The owner of a candy store noticed that one of his salesgirls would have customers lined up waiting for her even as his other girls stood by doing nothing. Perplexed by this, he went to the girl and asked for her secret. She answered, “The other girls scoop up more than the requested amount of candy and then start taking away. I scoop up less and then add to it.”
It’s all about perception, isn’t it? Those customers were perceiving themselves to be getting more candy from that salesgirl, even though they really weren’t. Of course, that’s the problem with perception: it usually bears little semblance to the truth.
We Christians must admit that the perception lost people have of us usually isn’t all that glowing. They perceive us to be hypocritical, judgmental, bigoted, closed-minded, ignorant, irrational, and angry. Admittedly, some Christians can rightly be classified under each of those adjectives.

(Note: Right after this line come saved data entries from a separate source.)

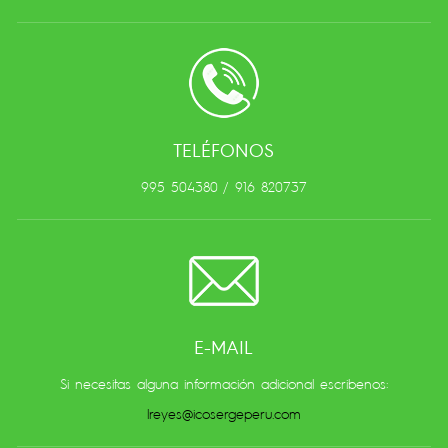
TELÉFONOS
995 504380 / 916 820737
E-MAIL
Si necesitas alguna información adicional escribenos:
lreyes@icosergeperu.com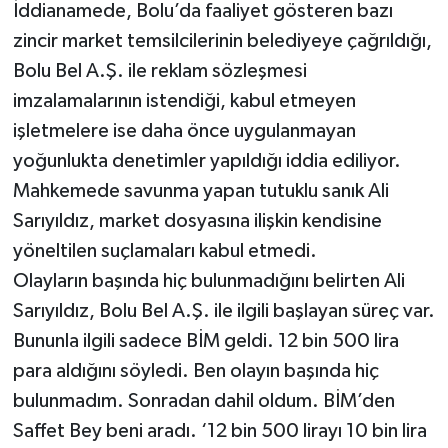
İddianamede, Bolu’da faaliyet gösteren bazı
zincir market temsilcilerinin belediyeye çağrıldığı,
Bolu Bel A.Ş. ile reklam sözleşmesi
imzalamalarının istendiği, kabul etmeyen
işletmelere ise daha önce uygulanmayan
yoğunlukta denetimler yapıldığı iddia ediliyor.
Mahkemede savunma yapan tutuklu sanık Ali
Sarıyıldız, market dosyasına ilişkin kendisine
yöneltilen suçlamaları kabul etmedi.
Olayların başında hiç bulunmadığını belirten Ali
Sarıyıldız, Bolu Bel A.Ş. ile ilgili başlayan süreç var.
Bununla ilgili sadece BİM geldi. 12 bin 500 lira
para aldığını söyledi. Ben olayın başında hiç
bulunmadım. Sonradan dahil oldum. BİM’den
Saffet Bey beni aradı. ‘12 bin 500 lirayı 10 bin lira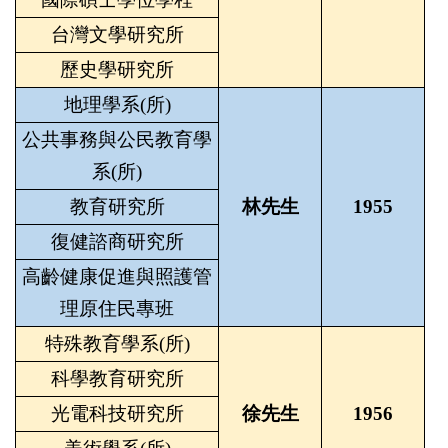
台灣文學研究所
歷史學研究所
地理學系(所)
公共事務與公民教育學
系(所)
教育研究所
林先生
1955
復健諮商研究所
高齡健康促進與照護管
理原住民專班
特殊教育學系(所)
科學教育研究所
光電科技研究所
徐先生
1956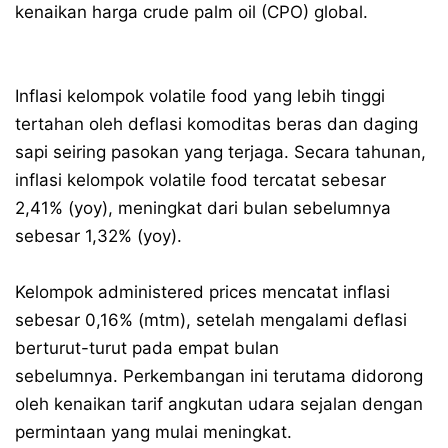
kenaikan harga crude palm oil (CPO) global.
Inflasi kelompok volatile food yang lebih tinggi
tertahan oleh deflasi komoditas beras dan daging
sapi seiring pasokan yang terjaga. Secara tahunan,
inflasi kelompok volatile food tercatat sebesar
2,41% (yoy), meningkat dari bulan sebelumnya
sebesar 1,32% (yoy).
Kelompok administered prices mencatat inflasi
sebesar 0,16% (mtm), setelah mengalami deflasi
berturut-turut pada empat bulan
sebelumnya. Perkembangan ini terutama didorong
oleh kenaikan tarif angkutan udara sejalan dengan
permintaan yang mulai meningkat.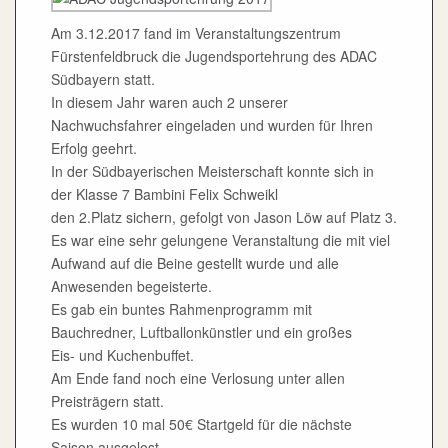
Am 3.12.2017 fand im Veranstaltungszentrum
Fürstenfeldbruck die Jugendsportehrung des ADAC
Südbayern statt.
In diesem Jahr waren auch 2 unserer
Nachwuchsfahrer eingeladen und wurden für Ihren
Erfolg geehrt.
In der Südbayerischen Meisterschaft konnte sich in
der Klasse 7 Bambini Felix Schweikl
den 2.Platz sichern, gefolgt von Jason Löw auf Platz 3.
Es war eine sehr gelungene Veranstaltung die mit viel
Aufwand auf die Beine gestellt wurde und alle
Anwesenden begeisterte.
Es gab ein buntes Rahmenprogramm mit
Bauchredner, Luftballonkünstler und ein großes
Eis- und Kuchenbuffet.
Am Ende fand noch eine Verlosung unter allen
Preisträgern statt.
Es wurden 10 mal 50€ Startgeld für die nächste
Saison ausgelost.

There are many Christians, however, who can’t, and these are the ones who can’t be so easily explained away by lost people.
A world traveler visited the land of what had once been a savage race of cannibals. Actually, the only reason the man could even visit the land was because Christian missionaries had previously blazed the trail, learned the language, and won many of those cannibals to Christ. As the traveler struck up a conversation with one of the natives, he couldn’t resist sharing his views on Christianity with the native. He said, “I myself have no use for the religion. I don’t believe the Bible to be anything other than a man-made book. I don’t believe that Jesus was God in the flesh. And I don’t believe that I will somehow be changed if I believe in Him as my Savior.” To that the native answered, “My friend, if Jesus does not change lives, you would be in a pot by now.”
Is that story real? I doubt it. But could it be? Absolutely! As 2 Corinthians 5:17 says:
Therefore, if anyone is in Christ, he is a new creation; old things have passed away; behold all things have become new.
The test that we Christians must pass daily is that of making the reality of this change align with the world’s perception of us. Putting it another way, we’ve got to act “new.” If we continue to commit our same old sins and hold to our same old wrong attitudes, that will create a false perception of us. Lost people will look at us and think, “I guess that Jesus thing didn’t work out so well.” On the other hand, if we exhibit a genuine change from cannibalistic to cordial (to go back to my illustration), from hypocritical to holy, from angry to affable, from judgmental to just, etc., then they won’t be able to dismiss us so quickly. And that is why it is so important that we walk the walk in addition to talking the talk.